Reduce, Reuse, Recycle: Is Perturbed Data Better than Other Language Augmentation for Low Resource Self-Supervised Speech Models

Asad Ullah; Alessandro Ragano; Andrew Hines

2024 INTERSPEECH INTERSPEECH 2024

Reduce, Reuse, Recycle: Is Perturbed Data Better than Other Language Augmentation for Low Resource Self-Supervised Speech Models

Abstract

Self-supervised representation learning (SSRL) has demonstrated superior performance than supervised models for tasks including phoneme recognition. Training SSRL models poses a challenge for low-resource languages where sufficient pre-training data may not be available.

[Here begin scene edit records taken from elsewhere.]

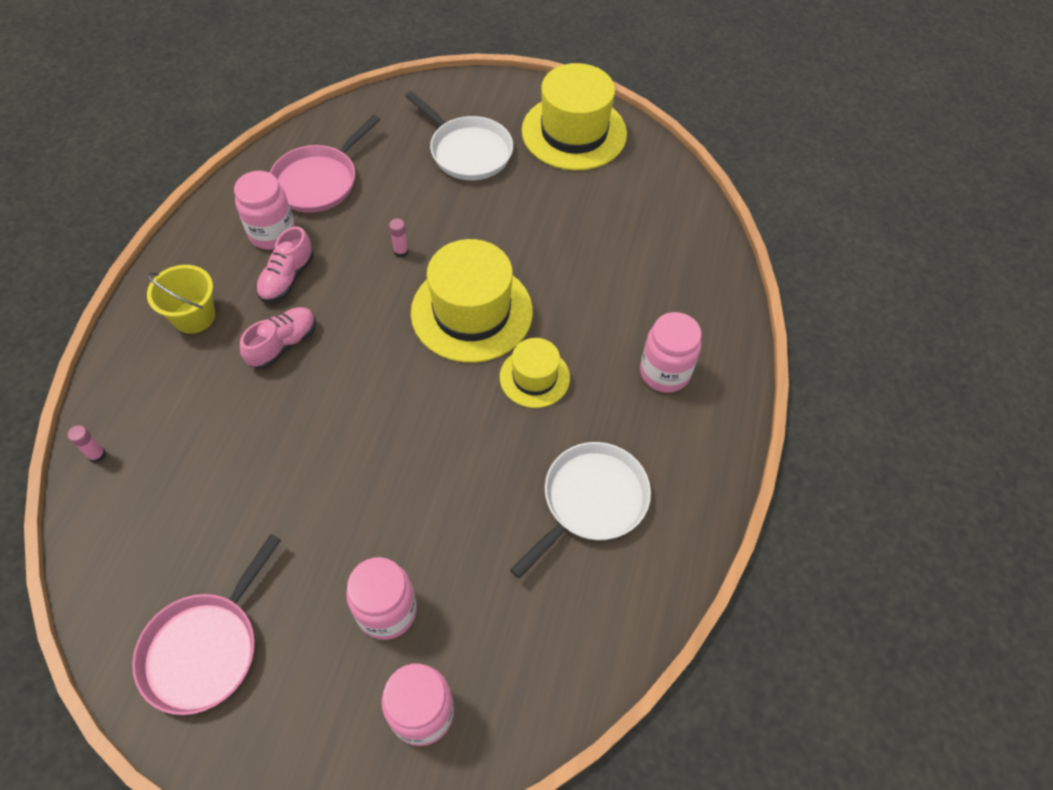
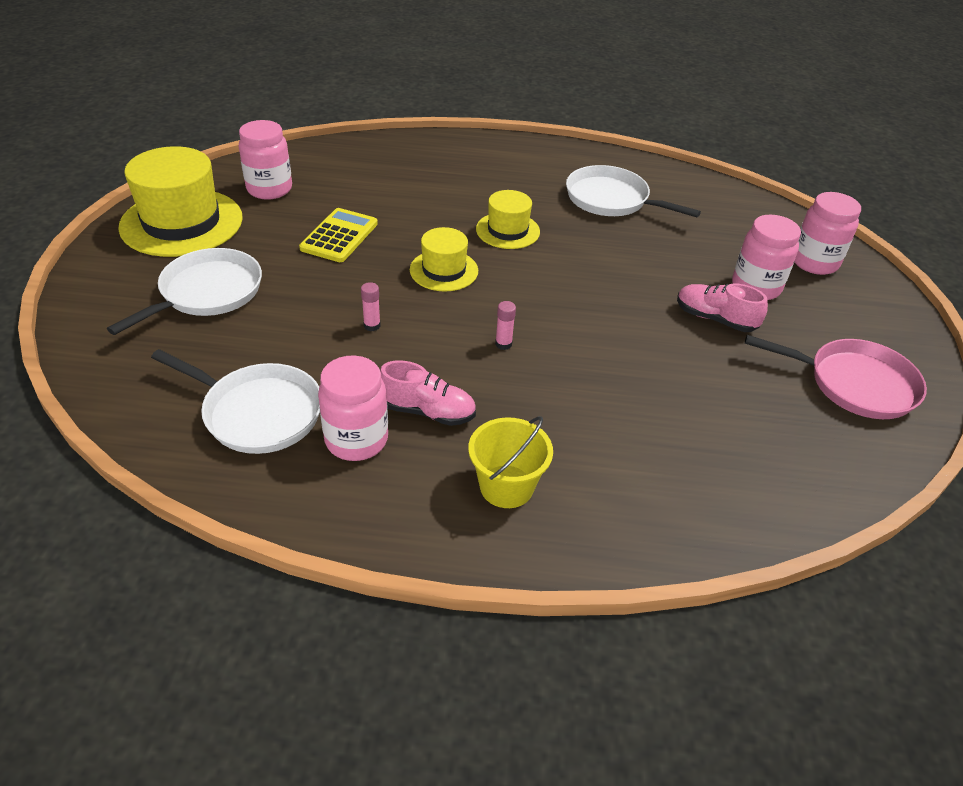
camera: 100 degrees left, 15 degrees down
(97, 455) = (726, 525): pink glue stick -> pink glue stick (503, 344)
(283, 344) = (523, 396): pink shoe -> pink shoe (715, 319)
(319, 181) = (257, 412): pink pan -> white pan
(471, 312) = (444, 270): yellow hat -> yellow hat, size x0.55
(540, 237) = (339, 236): none -> yellow calculator
(664, 372) = (481, 170): pink jar -> pink jar (269, 189)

A common approach is cross-lingual pre-training. Instead, we propose to use audio augmentation techniques, namely: pitch variation, noise addition, accented target language and other language speech to pre-train SSRL models in a low resource condition and evaluate phoneme recognition. Our comparisons found that a combined synthetic augmentations (noise/pitch) strategy outperformed accent and language knowledge transfer. Furthermore, we examined the scaling factor of augmented data to achieve equivalent performance to model pre-trained with target domain speech. Our findings suggest that for resource-constrained languages, combined augmentations can be a viable option than other augmentations.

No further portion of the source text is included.